Repeat the stretch of entries below from the line with "X4744Y7874D1*" through the line with "X56634Y7382D1*". Include both ends and add nothing.

**Provided records**.
---

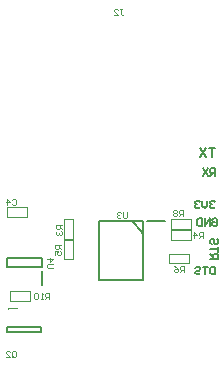
<source format=gbo>
G04*
G04 #@! TF.GenerationSoftware,Altium Limited,Altium Designer,20.0.2 (26)*
G04*
G04 Layer_Color=65535*
%FSLAX44Y44*%
%MOMM*%
G71*
G01*
G75*
%ADD10C,0.2000*%
%ADD14C,0.0762*%
%ADD15C,0.1270*%
%ADD16C,0.0760*%
%ADD99C,0.0500*%
D10*
X2965Y27369D02*
Y31369D01*
Y27369D02*
X31965D01*
Y31369D01*
X2965D02*
X31965D01*
X32996Y67547D02*
Y79047D01*
X2996Y82547D02*
X32996D01*
X2996D02*
Y90047D01*
X32996D01*
Y82547D02*
Y90047D01*
X108890Y121266D02*
X117780Y112376D01*
Y111506D02*
Y112376D01*
X122000Y121516D02*
X136750D01*
X118500Y71266D02*
Y121266D01*
X81500Y71266D02*
X118500D01*
X81500D02*
Y121266D01*
X118500D01*
D14*
X142146Y115021D02*
Y123321D01*
X158946D01*
Y115021D02*
Y123321D01*
X142146Y115021D02*
X158946D01*
X5567Y62042D02*
X22367D01*
X5567Y53741D02*
Y62042D01*
Y53741D02*
X22367D01*
Y62042D01*
X51113Y106040D02*
X59413D01*
X51113D02*
Y122840D01*
X59413D01*
Y106040D02*
Y122840D01*
X142146Y113574D02*
X158946D01*
X142146Y105274D02*
Y113574D01*
Y105274D02*
X158946D01*
Y113574D01*
X51113Y105716D02*
X59413D01*
Y88916D02*
Y105716D01*
X51113Y88916D02*
X59413D01*
X51113D02*
Y105716D01*
X140368Y93762D02*
X157168D01*
X140368Y85462D02*
Y93762D01*
Y85462D02*
X157168D01*
Y93762D01*
X42449Y81369D02*
X38217D01*
X37371Y82215D01*
Y83908D01*
X38217Y84754D01*
X42449D01*
X37371Y88986D02*
X42449D01*
X39910Y86447D01*
Y89833D01*
X38860Y55648D02*
Y60726D01*
X36321D01*
X35475Y59880D01*
Y58187D01*
X36321Y57341D01*
X38860D01*
X37168D02*
X35475Y55648D01*
X33782D02*
X32089D01*
X32936D01*
Y60726D01*
X33782Y59880D01*
X29550D02*
X28704Y60726D01*
X27011D01*
X26165Y59880D01*
Y56494D01*
X27011Y55648D01*
X28704D01*
X29550Y56494D01*
Y59880D01*
X7427Y7280D02*
Y10665D01*
X8274Y11512D01*
X9967D01*
X10813Y10665D01*
Y7280D01*
X9967Y6433D01*
X8274D01*
X9120Y8126D02*
X7427Y6433D01*
X8274D02*
X7427Y7280D01*
X2349Y6433D02*
X5735D01*
X2349Y9819D01*
Y10665D01*
X3196Y11512D01*
X4888D01*
X5735Y10665D01*
X7254Y139157D02*
X8101Y140003D01*
X9794D01*
X10640Y139157D01*
Y135771D01*
X9794Y134925D01*
X8101D01*
X7254Y135771D01*
X3022Y134925D02*
Y140003D01*
X5562Y137464D01*
X2176D01*
D15*
X179657Y82597D02*
Y76249D01*
X176483D01*
X175424Y77307D01*
Y81539D01*
X176483Y82597D01*
X179657D01*
X173309D02*
X169077D01*
X171193D01*
Y76249D01*
X162729Y81539D02*
X163787Y82597D01*
X165903D01*
X166961Y81539D01*
Y80481D01*
X165903Y79423D01*
X163787D01*
X162729Y78365D01*
Y77307D01*
X163787Y76249D01*
X165903D01*
X166961Y77307D01*
X175425Y89057D02*
X181773D01*
Y92231D01*
X180715Y93289D01*
X178599D01*
X177541Y92231D01*
Y89057D01*
Y91173D02*
X175425Y93289D01*
X181773Y95405D02*
Y99637D01*
Y97521D01*
X175425D01*
X180715Y105985D02*
X181773Y104927D01*
Y102811D01*
X180715Y101753D01*
X179657D01*
X178599Y102811D01*
Y104927D01*
X177541Y105985D01*
X176483D01*
X175425Y104927D01*
Y102811D01*
X176483Y101753D01*
X179291Y137608D02*
X178233Y138666D01*
X176117D01*
X175059Y137608D01*
Y136550D01*
X176117Y135492D01*
X177175D01*
X176117D01*
X175059Y134434D01*
Y133376D01*
X176117Y132318D01*
X178233D01*
X179291Y133376D01*
X172943Y138666D02*
Y134434D01*
X170827Y132318D01*
X168711Y134434D01*
Y138666D01*
X166595Y137608D02*
X165537Y138666D01*
X163421D01*
X162363Y137608D01*
Y136550D01*
X163421Y135492D01*
X164479D01*
X163421D01*
X162363Y134434D01*
Y133376D01*
X163421Y132318D01*
X165537D01*
X166595Y133376D01*
X177130Y122661D02*
X178188Y123719D01*
X180304D01*
X181362Y122661D01*
Y118429D01*
X180304Y117371D01*
X178188D01*
X177130Y118429D01*
Y120545D01*
X179246D01*
X175014Y117371D02*
Y123719D01*
X170782Y117371D01*
Y123719D01*
X168666D02*
Y117371D01*
X165492D01*
X164435Y118429D01*
Y122661D01*
X165492Y123719D01*
X168666D01*
X179564Y183125D02*
X174485D01*
X177024D01*
Y175508D01*
X171946Y183125D02*
X166868Y175508D01*
Y183125D02*
X171946Y175508D01*
X179371Y159566D02*
Y165914D01*
X176197D01*
X175140Y164856D01*
Y162740D01*
X176197Y161682D01*
X179371D01*
X177255D02*
X175140Y159566D01*
X173024Y165914D02*
X168792Y159566D01*
Y165914D02*
X173024Y159566D01*
D16*
X3563Y124803D02*
Y132903D01*
X20263Y124803D02*
Y132903D01*
X3563Y124803D02*
X20263D01*
X3563Y132903D02*
X20263D01*
X105038Y128866D02*
Y124634D01*
X104191Y123788D01*
X102498D01*
X101652Y124634D01*
Y128866D01*
X99959Y128020D02*
X99113Y128866D01*
X97420D01*
X96574Y128020D01*
Y127173D01*
X97420Y126327D01*
X98266D01*
X97420D01*
X96574Y125480D01*
Y124634D01*
X97420Y123788D01*
X99113D01*
X99959Y124634D01*
X151839Y125534D02*
Y130613D01*
X149299D01*
X148453Y129766D01*
Y128074D01*
X149299Y127227D01*
X151839D01*
X150146D02*
X148453Y125534D01*
X146760Y129766D02*
X145914Y130613D01*
X144221D01*
X143375Y129766D01*
Y128920D01*
X144221Y128074D01*
X143375Y127227D01*
Y126381D01*
X144221Y125534D01*
X145914D01*
X146760Y126381D01*
Y127227D01*
X145914Y128074D01*
X146760Y128920D01*
Y129766D01*
X145914Y128074D02*
X144221D01*
X152851Y78060D02*
Y83138D01*
X150312D01*
X149465Y82292D01*
Y80599D01*
X150312Y79753D01*
X152851D01*
X151158D02*
X149465Y78060D01*
X144387Y83138D02*
X146080Y82292D01*
X147773Y80599D01*
Y78906D01*
X146926Y78060D01*
X145233D01*
X144387Y78906D01*
Y79753D01*
X145233Y80599D01*
X147773D01*
X49063Y101396D02*
X43985D01*
Y98857D01*
X44831Y98011D01*
X46524D01*
X47370Y98857D01*
Y101396D01*
Y99704D02*
X49063Y98011D01*
X43985Y92932D02*
Y96318D01*
X46524D01*
X45678Y94625D01*
Y93779D01*
X46524Y92932D01*
X48217D01*
X49063Y93779D01*
Y95471D01*
X48217Y96318D01*
X168956Y106980D02*
Y112058D01*
X166416D01*
X165570Y111212D01*
Y109519D01*
X166416Y108673D01*
X168956D01*
X167263D02*
X165570Y106980D01*
X161338D02*
Y112058D01*
X163877Y109519D01*
X160492D01*
X49657Y117726D02*
X44579D01*
Y115187D01*
X45425Y114341D01*
X47118D01*
X47964Y115187D01*
Y117726D01*
Y116034D02*
X49657Y114341D01*
X45425Y112648D02*
X44579Y111802D01*
Y110109D01*
X45425Y109263D01*
X46271D01*
X47118Y110109D01*
Y110955D01*
Y110109D01*
X47964Y109263D01*
X48811D01*
X49657Y110109D01*
Y111802D01*
X48811Y112648D01*
X98712Y300828D02*
X100405D01*
X99559D01*
Y296596D01*
X100405Y295750D01*
X101251D01*
X102098Y296596D01*
X93634Y295750D02*
X97020D01*
X93634Y299135D01*
Y299982D01*
X94480Y300828D01*
X96173D01*
X97020Y299982D01*
D99*
X4231Y47274D02*
Y47437D01*
X11288D01*
M02*

</source>
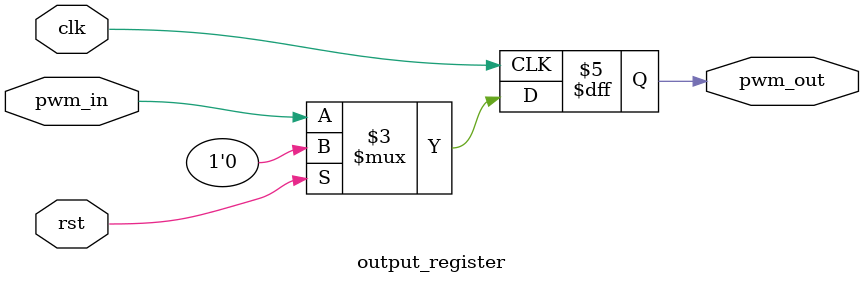
<source format=sv>
module pwm_generator_reset #(
  parameter COUNTER_SIZE = 8
)(
  input  wire                    clk,
  input  wire                    rst,
  input  wire [COUNTER_SIZE-1:0] duty_cycle,
  output wire                    pwm_out
);

  // Interface signals between submodules
  wire [COUNTER_SIZE-1:0] duty_cycle_reg;
  wire [COUNTER_SIZE-1:0] counter_value;
  wire                    pwm_comb;

  // Input Register Submodule
  duty_cycle_register #(
    .WIDTH(COUNTER_SIZE)
  ) duty_reg_inst (
    .clk          (clk),
    .rst          (rst),
    .duty_cycle_in(duty_cycle),
    .duty_cycle_out(duty_cycle_reg)
  );

  // Counter Submodule
  counter_module #(
    .COUNTER_WIDTH(COUNTER_SIZE)
  ) counter_inst (
    .clk          (clk),
    .rst          (rst),
    .counter_value(counter_value)
  );

  // Comparator Submodule
  pwm_comparator #(
    .WIDTH(COUNTER_SIZE)
  ) comparator_inst (
    .counter     (counter_value),
    .duty_cycle  (duty_cycle_reg),
    .pwm_comb    (pwm_comb)
  );

  // Output Register Submodule
  output_register output_reg_inst (
    .clk      (clk),
    .rst      (rst),
    .pwm_in   (pwm_comb),
    .pwm_out  (pwm_out)
  );

endmodule

//========================================================================
// Duty Cycle Register Submodule
//========================================================================
module duty_cycle_register #(
  parameter WIDTH = 8
)(
  input  wire             clk,
  input  wire             rst,
  input  wire [WIDTH-1:0] duty_cycle_in,
  output reg  [WIDTH-1:0] duty_cycle_out
);

  always @(posedge clk) begin
    if (rst) begin
      duty_cycle_out <= {WIDTH{1'b0}};
    end else begin
      duty_cycle_out <= duty_cycle_in;
    end
  end

endmodule

//========================================================================
// Counter Submodule
//========================================================================
module counter_module #(
  parameter COUNTER_WIDTH = 8
)(
  input  wire                   clk,
  input  wire                   rst,
  output reg [COUNTER_WIDTH-1:0] counter_value
);

  always @(posedge clk) begin
    if (rst) begin
      counter_value <= {COUNTER_WIDTH{1'b0}};
    end else begin
      counter_value <= counter_value + 1'b1;
    end
  end

endmodule

//========================================================================
// PWM Comparator Submodule
//========================================================================
module pwm_comparator #(
  parameter WIDTH = 8
)(
  input  wire [WIDTH-1:0] counter,
  input  wire [WIDTH-1:0] duty_cycle,
  output wire             pwm_comb
);

  // Comparison logic
  assign pwm_comb = (counter < duty_cycle);

endmodule

//========================================================================
// Output Register Submodule
//========================================================================
module output_register (
  input  wire clk,
  input  wire rst,
  input  wire pwm_in,
  output reg  pwm_out
);

  always @(posedge clk) begin
    if (rst) begin
      pwm_out <= 1'b0;
    end else begin
      pwm_out <= pwm_in;
    end
  end

endmodule
</source>
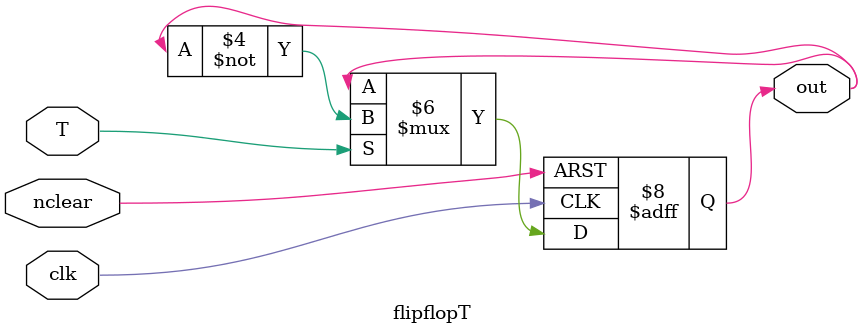
<source format=v>
module flipflopT(
	input T,
	input nclear,
	
	output reg out,
	
	input clk
);
	
	always @(posedge clk or negedge nclear) begin
		
		if (!nclear) begin out <= 1'b0 ;end
		
		else begin		
		
			if (T == 1'b1) begin out <= ~out; end
			else begin out <= out; end
			
		end
		
	end

endmodule

</source>
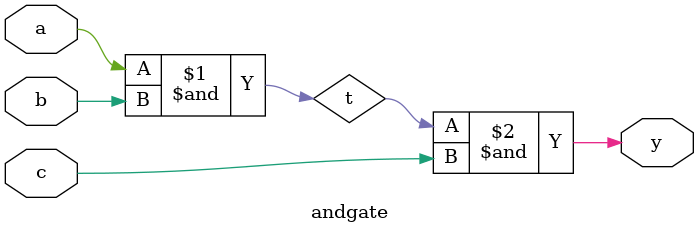
<source format=v>

module andgate (a, b,c , y);
input a, b ,c;
output y;
wire t;
assign t = a&b;
assign y = t&c;
endmodule
</source>
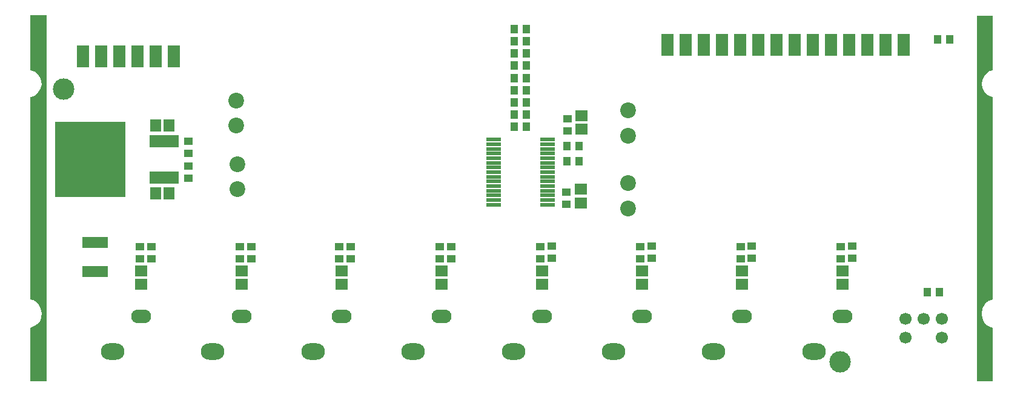
<source format=gbr>
G04 DipTrace 2.4.0.2*
%IN1_Layer_Top_Mask.gbr*%
%MOIN*%
%ADD23C,0.1181*%
%ADD44C,0.0669*%
%ADD46R,0.0787X0.0236*%
%ADD48R,0.3898X0.4173*%
%ADD50R,0.1634X0.0669*%
%ADD52C,0.0591*%
%ADD54R,0.0669X0.122*%
%ADD56R,0.1417X0.063*%
%ADD58R,0.0429X0.0479*%
%ADD60R,0.0591X0.0669*%
%ADD62R,0.0479X0.0429*%
%ADD64R,0.0669X0.0591*%
%ADD66C,0.0866*%
%ADD68O,0.1102X0.0748*%
%ADD70O,0.1299X0.0906*%
%FSLAX44Y44*%
G04*
G70*
G90*
G75*
G01*
%LNTopMask*%
%LPD*%
D70*
X14173Y5787D3*
D68*
X15748Y7717D3*
X10236D3*
D70*
X8661Y5787D3*
X25197D3*
D68*
X26772Y7717D3*
X21260D3*
D70*
X19685Y5787D3*
X36220D3*
D68*
X37795Y7717D3*
X32283D3*
D70*
X30709Y5787D3*
X47244D3*
D68*
X48819Y7717D3*
X43307D3*
D70*
X41732Y5787D3*
D66*
X15472Y19587D3*
Y18209D3*
X37031Y17657D3*
Y19035D3*
D64*
X34449Y18760D3*
Y18012D3*
D62*
X33681Y18583D3*
Y17913D3*
D60*
X11024Y18209D3*
X11772D3*
D62*
X12835Y17362D3*
Y16693D3*
D58*
X34331Y17087D3*
X33661D3*
D66*
X15512Y14705D3*
Y16083D3*
D58*
X34331Y16260D3*
X33661D3*
D62*
X12835Y15984D3*
Y15315D3*
D66*
X37031Y13661D3*
Y15039D3*
D64*
X34429Y14705D3*
Y13957D3*
D60*
X11024Y14469D3*
X11772D3*
D62*
X33642Y14547D3*
Y13878D3*
X10787Y11555D3*
Y10886D3*
X16280Y11555D3*
Y10886D3*
X21772Y11555D3*
Y10886D3*
X27303Y11555D3*
Y10886D3*
X32185Y11555D3*
Y10886D3*
X37697Y11555D3*
Y10886D3*
X43209Y11555D3*
Y10886D3*
X48720Y11555D3*
Y10886D3*
D64*
X10236Y9469D3*
Y10217D3*
X15748Y9469D3*
Y10217D3*
X21260Y9469D3*
Y10217D3*
X26772Y9469D3*
Y10217D3*
X32283Y9469D3*
Y10217D3*
X37795Y9469D3*
Y10217D3*
X43307Y9469D3*
Y10217D3*
X48819Y9469D3*
Y10217D3*
D58*
X53504Y9035D3*
X54173D3*
D56*
X7677Y11791D3*
Y10177D3*
D54*
X39205Y22638D3*
X40205D3*
X41205D3*
X42205D3*
X43205D3*
X44205D3*
X45205D3*
X46205D3*
X47205D3*
X48205D3*
X49205D3*
X50205D3*
X51205D3*
X52197D3*
X7016Y22008D3*
X8016D3*
X9016D3*
X10016D3*
X11016D3*
X12016D3*
D52*
X5969Y20197D3*
X48701Y5197D3*
D58*
X30772Y23504D3*
X31441D3*
X54724Y22933D3*
X54055D3*
X30772Y22835D3*
X31441D3*
X30772Y22165D3*
X31441D3*
X30772Y21496D3*
X31441D3*
X30772Y20827D3*
X31441D3*
X30772Y20157D3*
X31441D3*
X30772Y19488D3*
X31441D3*
X30772Y18819D3*
X31441D3*
X30772Y18150D3*
X31441D3*
D62*
X32815Y10906D3*
Y11575D3*
X38327Y10906D3*
Y11575D3*
X43839Y10906D3*
Y11575D3*
X49350Y10906D3*
Y11575D3*
X10157Y10886D3*
Y11555D3*
X15650Y10886D3*
Y11555D3*
X21142Y10886D3*
Y11555D3*
X26673Y10886D3*
Y11555D3*
D50*
X11476Y15339D3*
X11477Y17339D3*
D48*
X7421Y16339D3*
D46*
X29630Y17441D3*
Y17185D3*
Y16929D3*
Y16673D3*
Y16417D3*
Y16161D3*
Y15906D3*
Y15650D3*
Y15394D3*
Y15138D3*
Y14882D3*
Y14626D3*
Y14370D3*
Y14114D3*
Y13858D3*
X32583D3*
Y14114D3*
Y14370D3*
Y14626D3*
Y14882D3*
Y15138D3*
Y15394D3*
Y15650D3*
Y15906D3*
Y16161D3*
Y16417D3*
Y16673D3*
Y16929D3*
Y17185D3*
Y17441D3*
D44*
X52287Y7579D3*
X53287D3*
X54287D3*
X52287Y6547D3*
X54287D3*
G36*
X5020Y4134D2*
X4134D1*
Y6339D1*
Y7087D1*
X4331Y7165D1*
X4508Y7264D1*
X4646Y7421D1*
X4724Y7657D1*
X4744Y7874D1*
X4705Y8150D1*
X4606Y8346D1*
X4449Y8504D1*
X4291Y8602D1*
X4134Y8642D1*
Y19783D1*
X4291Y19823D1*
X4409Y19882D1*
X4567Y20039D1*
X4685Y20236D1*
X4744Y20492D1*
X4685Y20787D1*
X4567Y21004D1*
X4350Y21181D1*
X4134Y21260D1*
Y24272D1*
X5020D1*
Y4134D1*
G37*
G36*
X56220Y4154D2*
X57087D1*
Y7087D1*
X56929Y7146D1*
X56791Y7224D1*
X56634Y7382D1*
X56516Y7598D1*
X56476Y7854D1*
X56516Y8130D1*
X56614Y8327D1*
X56732Y8484D1*
X56890Y8583D1*
X57087Y8661D1*
Y19783D1*
X56890Y19843D1*
X56732Y19961D1*
X56634Y20079D1*
X56535Y20276D1*
X56496Y20492D1*
X56535Y20709D1*
X56614Y20925D1*
X56752Y21083D1*
X56929Y21201D1*
X57087Y21240D1*
Y24252D1*
X56220D1*
Y4154D1*
G37*
D23*
X48701Y5197D3*
X5969Y20197D3*
M02*

</source>
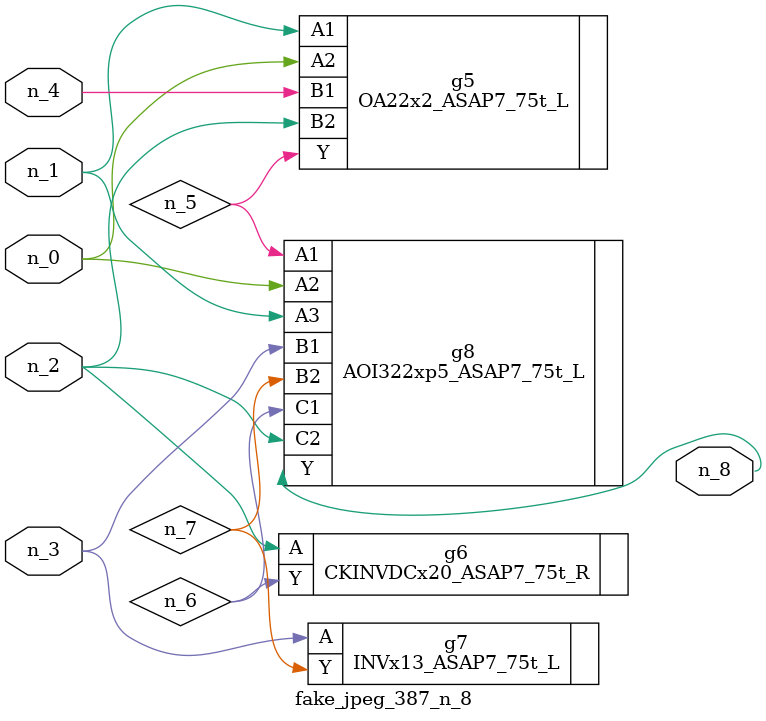
<source format=v>
module fake_jpeg_387_n_8 (n_3, n_2, n_1, n_0, n_4, n_8);

input n_3;
input n_2;
input n_1;
input n_0;
input n_4;

output n_8;

wire n_6;
wire n_5;
wire n_7;

OA22x2_ASAP7_75t_L g5 ( 
.A1(n_1),
.A2(n_0),
.B1(n_4),
.B2(n_2),
.Y(n_5)
);

CKINVDCx20_ASAP7_75t_R g6 ( 
.A(n_2),
.Y(n_6)
);

INVx13_ASAP7_75t_L g7 ( 
.A(n_3),
.Y(n_7)
);

AOI322xp5_ASAP7_75t_L g8 ( 
.A1(n_5),
.A2(n_0),
.A3(n_1),
.B1(n_3),
.B2(n_7),
.C1(n_6),
.C2(n_2),
.Y(n_8)
);


endmodule
</source>
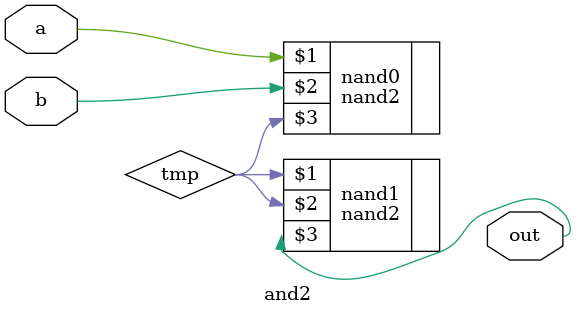
<source format=v>
module and2(input a,input b,output out);  

  wire tmp;
  
  nand2 nand0(a,b,tmp); 
  nand2 nand1(tmp,tmp,out);  
endmodule

</source>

---

**Task result**.
X4744Y7874D1*
X4705Y8150D1*
X4606Y8346D1*
X4449Y8504D1*
X4291Y8602D1*
X4134Y8642D1*
Y19783D1*
X4291Y19823D1*
X4409Y19882D1*
X4567Y20039D1*
X4685Y20236D1*
X4744Y20492D1*
X4685Y20787D1*
X4567Y21004D1*
X4350Y21181D1*
X4134Y21260D1*
Y24272D1*
X5020D1*
Y4134D1*
G37*
G36*
X56220Y4154D2*
X57087D1*
Y7087D1*
X56929Y7146D1*
X56791Y7224D1*
X56634Y7382D1*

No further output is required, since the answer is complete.